Namun Idham tak menjawab tegas konfirmasi dari Tempo soal dugaan perubahan draf rancangan PKPU terjadi dalam rapat tertutup di hotel tersebut. "Dalam rapat, dinamika banyak," ujarnya.
Ketua KPU Hasyim Asy'ari (kiri), Dirjen Politik dan Pemerintahan Umum Kemendagri Bahtiar, dan Ketua Dewan Kehormatan Penyelenggara Pemilu Heddy Lugito menggelar rapat dengar pendapat (RDP) bersama Komisi II DPR, KPU, Bawaslu, DKPP, dan Kemendagri di Kompleks Parlemen, Senayan, Jakarta, 12 April 2023. ANTARA/Galih Pradipta
Dugaan Motif Partai Usulkan Pasal Kontroversial
Kuatnya dugaan kepentingan partai politik dalam perubahan PKPU pencalonan anggota legislatif juga diendus oleh peneliti Network for Democracy and Electoral Integrity (Netgrit) Hadar Nafis Gumay. Turut menyokong koalisi masyarakat sipil, Komisioner KPU periode 2012-2017 itu mendapatkan segepok data pengajuan bakal calon anggota legislatif dari sejumlah wilayah. Hasil penelusuran sementara Hadar membuktikan bahwa pencalonan anggota legislatif yang diajukan sejumlah partai tak akan memenuhi syarat jika cara penghitungan keterwakilan perempuan minimal 30 persen tetap menggunakan pembulatan ke atas sebagaimana pada peraturan lama.

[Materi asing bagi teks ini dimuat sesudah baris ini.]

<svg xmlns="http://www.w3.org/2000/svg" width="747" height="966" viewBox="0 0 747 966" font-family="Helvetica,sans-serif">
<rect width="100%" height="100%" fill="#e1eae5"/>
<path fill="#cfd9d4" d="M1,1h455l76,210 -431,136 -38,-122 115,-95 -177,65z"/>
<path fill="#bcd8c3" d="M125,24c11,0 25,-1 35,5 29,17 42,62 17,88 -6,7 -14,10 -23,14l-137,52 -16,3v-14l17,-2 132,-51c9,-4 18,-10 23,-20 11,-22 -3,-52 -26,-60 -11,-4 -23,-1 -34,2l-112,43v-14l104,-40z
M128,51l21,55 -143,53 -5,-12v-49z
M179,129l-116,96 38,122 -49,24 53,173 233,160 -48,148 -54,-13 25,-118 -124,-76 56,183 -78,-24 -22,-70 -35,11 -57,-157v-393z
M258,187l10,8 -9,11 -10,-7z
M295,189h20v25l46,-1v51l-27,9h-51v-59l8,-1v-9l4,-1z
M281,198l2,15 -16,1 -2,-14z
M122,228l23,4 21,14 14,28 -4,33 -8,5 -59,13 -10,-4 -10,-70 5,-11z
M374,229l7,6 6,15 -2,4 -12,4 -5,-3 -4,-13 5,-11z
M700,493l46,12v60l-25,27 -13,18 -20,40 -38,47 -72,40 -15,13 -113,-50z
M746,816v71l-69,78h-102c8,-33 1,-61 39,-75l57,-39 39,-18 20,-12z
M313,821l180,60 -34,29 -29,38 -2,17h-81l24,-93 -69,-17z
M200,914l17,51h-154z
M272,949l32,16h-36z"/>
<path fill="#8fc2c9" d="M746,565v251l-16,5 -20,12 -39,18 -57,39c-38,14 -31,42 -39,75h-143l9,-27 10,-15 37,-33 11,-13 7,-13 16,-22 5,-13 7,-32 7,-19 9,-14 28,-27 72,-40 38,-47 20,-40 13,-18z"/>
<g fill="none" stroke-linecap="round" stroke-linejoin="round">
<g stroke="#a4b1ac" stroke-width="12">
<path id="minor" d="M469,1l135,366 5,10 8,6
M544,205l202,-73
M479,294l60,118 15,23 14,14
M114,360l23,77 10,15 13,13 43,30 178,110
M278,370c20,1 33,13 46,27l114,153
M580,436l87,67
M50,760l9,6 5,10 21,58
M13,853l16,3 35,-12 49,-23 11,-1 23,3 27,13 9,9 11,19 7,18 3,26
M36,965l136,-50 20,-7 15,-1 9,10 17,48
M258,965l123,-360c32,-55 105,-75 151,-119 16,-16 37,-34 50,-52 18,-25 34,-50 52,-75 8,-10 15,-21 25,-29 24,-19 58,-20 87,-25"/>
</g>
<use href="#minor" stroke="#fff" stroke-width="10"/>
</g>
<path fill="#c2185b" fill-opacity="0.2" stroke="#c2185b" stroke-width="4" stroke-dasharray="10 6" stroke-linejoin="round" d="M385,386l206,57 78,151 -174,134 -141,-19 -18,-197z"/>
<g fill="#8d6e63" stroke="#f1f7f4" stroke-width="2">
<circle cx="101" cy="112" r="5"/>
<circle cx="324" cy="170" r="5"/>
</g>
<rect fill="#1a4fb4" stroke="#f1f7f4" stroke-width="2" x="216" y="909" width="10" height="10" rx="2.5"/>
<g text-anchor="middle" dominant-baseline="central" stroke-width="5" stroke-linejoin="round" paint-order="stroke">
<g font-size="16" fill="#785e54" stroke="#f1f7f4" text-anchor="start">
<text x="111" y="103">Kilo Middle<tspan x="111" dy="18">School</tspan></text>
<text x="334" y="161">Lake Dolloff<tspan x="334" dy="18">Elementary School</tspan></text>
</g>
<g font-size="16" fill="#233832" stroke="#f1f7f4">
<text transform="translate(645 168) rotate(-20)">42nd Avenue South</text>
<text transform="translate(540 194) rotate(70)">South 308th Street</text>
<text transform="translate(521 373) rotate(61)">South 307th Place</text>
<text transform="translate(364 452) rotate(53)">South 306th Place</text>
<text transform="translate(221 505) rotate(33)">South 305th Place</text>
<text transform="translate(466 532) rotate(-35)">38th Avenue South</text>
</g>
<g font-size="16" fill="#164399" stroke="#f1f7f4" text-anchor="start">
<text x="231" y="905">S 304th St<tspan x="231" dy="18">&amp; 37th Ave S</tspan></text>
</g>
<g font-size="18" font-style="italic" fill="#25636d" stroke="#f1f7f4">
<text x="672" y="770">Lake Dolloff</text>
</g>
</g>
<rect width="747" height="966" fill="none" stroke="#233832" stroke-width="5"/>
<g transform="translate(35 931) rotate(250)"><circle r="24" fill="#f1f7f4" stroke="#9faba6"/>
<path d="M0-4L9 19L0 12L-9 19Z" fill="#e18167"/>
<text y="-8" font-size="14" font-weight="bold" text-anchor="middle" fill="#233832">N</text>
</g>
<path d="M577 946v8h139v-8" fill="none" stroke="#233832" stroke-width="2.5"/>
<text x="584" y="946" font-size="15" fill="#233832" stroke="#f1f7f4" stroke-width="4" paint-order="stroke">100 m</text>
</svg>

Salah satu daerah pemilihan yang terbukti tak memenuhi ketentuan PKPU lama itu berada di Sumatera Barat. Tempo telah melihat dokumen pengajuan calon anggota Dewan tersebut. Kepada Tempo, komisioner KPU daerah di wilayah tersebut juga membenarkan bahwa dokumen tersebut valid. “Jadi, silakan buka-bukaan data," kata Hadar, kemarin.
Menurut Hadar, kajian cepat terhadap dokumen pengajuan calon tersebut menunjukkan bahwa daerah pemilihan dengan jatah jumlah kursi 4,7, 8, dan 11 kebanyakan tidak memenuhi syarat 30 persen jika pembulatan ke atas dalam penghitungan lama diterapkan. Di salah satu daerah pemilihan wilayah Sumatera Barat, misalnya, hanya tercatat 18 bakal calon legislator perempuan atau 2,27 persen dari total 79 bakal calon yang didaftarkan oleh partai. "Kasatmata dari sini saja terbukti partai tak akan memenuhi syarat pencalonan jika menggunakan pembulatan ke atas," ujarnya.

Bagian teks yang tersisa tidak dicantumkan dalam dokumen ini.